If you only provide a machine name or IP address to log into, the ssh command assumes you want to log in using the same username that you are currently logged in as. To use a different username, use the syntax:
ssh username@hostname # type `exit` to close the connection
When using the ssh command, the first prompt asks you to verify the identity of the machine you are logging into. In most cases, you are going to want to answer yes. While you can check with the administrator of the remote machine to make sure that the RSA key fingerprint is correct, this isn't the purpose of this query. It is designed for future login attempts.

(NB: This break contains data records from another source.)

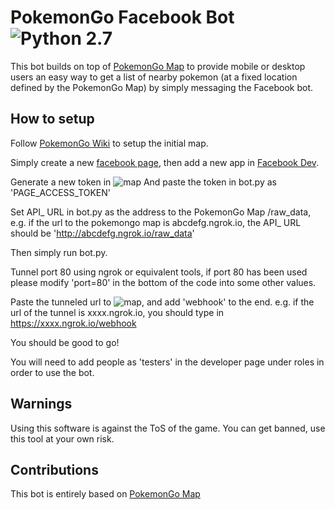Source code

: # PokemonGo Facebook Bot ![Python 2.7](https://img.shields.io/badge/python-2.7-blue.svg)


This bot builds on top of [PokemonGo Map](https://jz6.github.io/PoGoMap/) to provide mobile or desktop users an easy way to get a list of nearby pokemon (at a fixed location defined by the PokemonGo Map) by simply messaging the Facebook bot.


## How to setup

Follow [PokemonGo Wiki](https://github.com/AHAAAAAAA/PokemonGo-Map/wiki) to setup the initial map. 

Simply create a new [facebook page](https://www.facebook.com/pages/create/?ref_type=bookmark), then add a new app in [Facebook Dev](https://developers.facebook.com/apps/).

Generate a new token in ![map](http://puu.sh/qejVW/230c0f46b5.png) 
And paste the token in bot.py as 'PAGE_ACCESS_TOKEN'

Set API_ URL in bot.py as the address to the PokemonGo Map /raw_data, e.g. if the url to the pokemongo map is abcdefg.ngrok.io, the API_ URL should be 'http://abcdefg.ngrok.io/raw_data'

Then simply run bot.py.

Tunnel port 80 using ngrok or equivalent tools, if port 80 has been used please modify 'port=80' in the bottom of the code into some other values.

Paste the tunneled url to ![map](http://puu.sh/qekAs/cb33647e8e.png), and add 'webhook' to the end. e.g. if the url of the tunnel is xxxx.ngrok.io, you should type in https://xxxx.ngrok.io/webhook

You should be good to go!

You will need to add people as 'testers' in the developer page under roles in order to use the bot. 

## Warnings

Using this software is against the ToS of the game. You can get banned, use this tool at your own risk.


## Contributions

This bot is entirely based on [PokemonGo Map](https://github.com/AHAAAAAAA/PokemonGo-Map/)


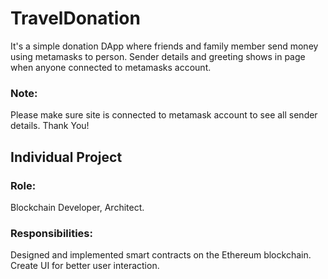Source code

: # TravelDonation
It's a simple donation DApp where friends and family member send money using metamasks to person.
Sender details and greeting shows in page when anyone connected to metamasks account.

### Note:
Please make sure site is connected to metamask account to see all sender details.
Thank You!

## Individual Project
### Role:
Blockchain Developer, Architect.
### Responsibilities:
Designed and implemented smart contracts on the Ethereum blockchain.
Create UI for better user interaction.


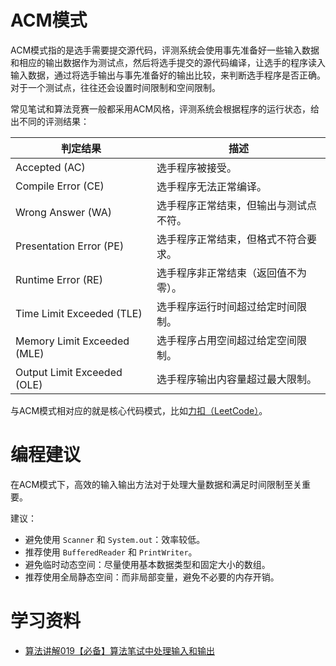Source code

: # ACM模式

ACM模式指的是选手需要提交源代码，评测系统会使用事先准备好一些输入数据和相应的输出数据作为测试点，然后将选手提交的源代码编译，让选手的程序读入输入数据，通过将选手输出与事先准备好的输出比较，来判断选手程序是否正确。对于一个测试点，往往还会设置时间限制和空间限制。

常见笔试和算法竞赛一般都采用ACM风格，评测系统会根据程序的运行状态，给出不同的评测结果：

| 判定结果                    | 描述                                   |
| --------------------------- | -------------------------------------- |
| Accepted (AC)               | 选手程序被接受。                       |
| Compile Error (CE)          | 选手程序无法正常编译。                 |
| Wrong Answer (WA)           | 选手程序正常结束，但输出与测试点不符。 |
| Presentation Error (PE)     | 选手程序正常结束，但格式不符合要求。   |
| Runtime Error (RE)          | 选手程序非正常结束（返回值不为零）。   |
| Time Limit Exceeded (TLE)   | 选手程序运行时间超过给定时间限制。     |
| Memory Limit Exceeded (MLE) | 选手程序占用空间超过给定空间限制。     |
| Output Limit Exceeded (OLE) | 选手程序输出内容量超过最大限制。       |

与ACM模式相对应的就是核心代码模式，比如[力扣（LeetCode）](https://leetcode.cn/)。

# 编程建议

在ACM模式下，高效的输入输出方法对于处理大量数据和满足时间限制至关重要。

建议：

- 避免使用 `Scanner` 和 `System.out`：效率较低。
- 推荐使用 `BufferedReader` 和 `PrintWriter`。
- 避免临时动态空间：尽量使用基本数据类型和固定大小的数组。
- 推荐使用全局静态空间：而非局部变量，避免不必要的内存开销。

# 学习资料

- [算法讲解019【必备】算法笔试中处理输入和输出](https://www.bilibili.com/video/BV1sh4y1w7uv)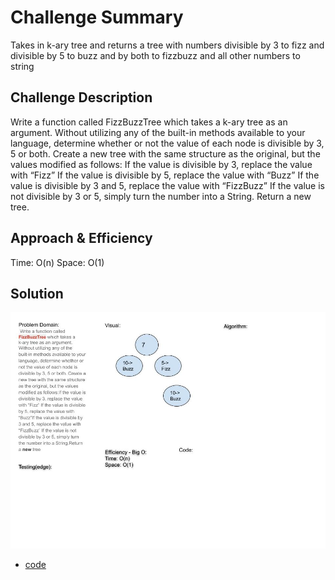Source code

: # Challenge Summary

Takes in k-ary tree and returns a tree with numbers divisible by 3 to fizz and divisible by 5 to buzz and by both to fizzbuzz and all other numbers to string

## Challenge Description

Write a function called FizzBuzzTree which takes a k-ary tree as an argument.
Without utilizing any of the built-in methods available to your language, determine whether or not the value of each node is divisible by 3, 5 or both. Create a new tree with the same structure as the original, but the values modified as follows:
If the value is divisible by 3, replace the value with “Fizz”
If the value is divisible by 5, replace the value with “Buzz”
If the value is divisible by 3 and 5, replace the value with “FizzBuzz”
If the value is not divisible by 3 or 5, simply turn the number into a String.
Return a new tree.

## Approach & Efficiency

Time: O(n)
Space: O(1)

## Solution

![](assets/FizzBuzzTree.jpg)

- [code](challenges/lib/src/main/java/challenges/utilities/FizzBuzzTree.java)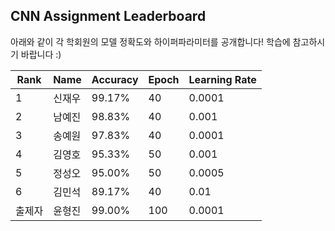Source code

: ## CNN Assignment Leaderboard

아래와 같이 각 학회원의 모델 정확도와 하이퍼파라미터를 공개합니다! 학습에 참고하시기 바랍니다 :)

| Rank | Name  | Accuracy | Epoch | Learning Rate | 
| ---- | ----  | -------- | ----- | ------------- |
| 1 | 신재우 |  99.17% | 40 | 0.0001 |
| 2 | 남예진 |  98.83% | 40 | 0.001  |
| 3 | 송예원 |  97.83% | 40 | 0.0001 |
| 4 | 김영호 |  95.33% | 50 | 0.001  |
| 5 | 정성오 |  95.00% | 50 | 0.0005 |
| 6 | 김민석 |  89.17% | 40 | 0.01   |
| 출제자 | 윤형진 |  99.00% | 100 | 0.0001   |
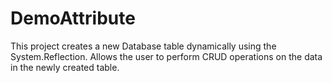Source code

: # DemoAttribute
This project creates a new Database table dynamically using the System.Reflection. Allows the user to perform CRUD operations on the data in the newly created table. 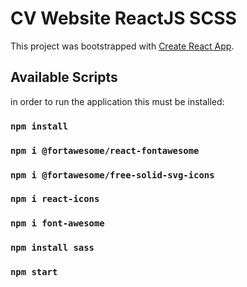 # CV Website ReactJS SCSS
This project was bootstrapped with [Create React App](https://github.com/facebook/create-react-app).

## Available Scripts

in order to run the application this must be installed:

### `npm install`
### `npm i @fortawesome/react-fontawesome`
### `npm i @fortawesome/free-solid-svg-icons`
### `npm i react-icons`
### `npm i font-awesome`
### `npm install sass`
### `npm start`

After you answer yes, the RSA key fingerprint of the remote machine is stored on your local system. When you attempt to ssh to this same machine in the future, the RSA key fingerprint provided by the remote machine is compared to the copy stored on the local machine. If they match, then the username prompt appears. If they don't match, an error is sisplayed.
This error could indicate that a rogue host has replaced the correct host. Check with the administrator of the remote system. If the system were recently reinstalled, it would have a new RSA key, and that would be causing this error.
In the event that this error message is due to a remote machine reinstall, you can remove the ~/.ssh/known_hosts file from your local system (or just remove the entry for that one machine) and try to connect again.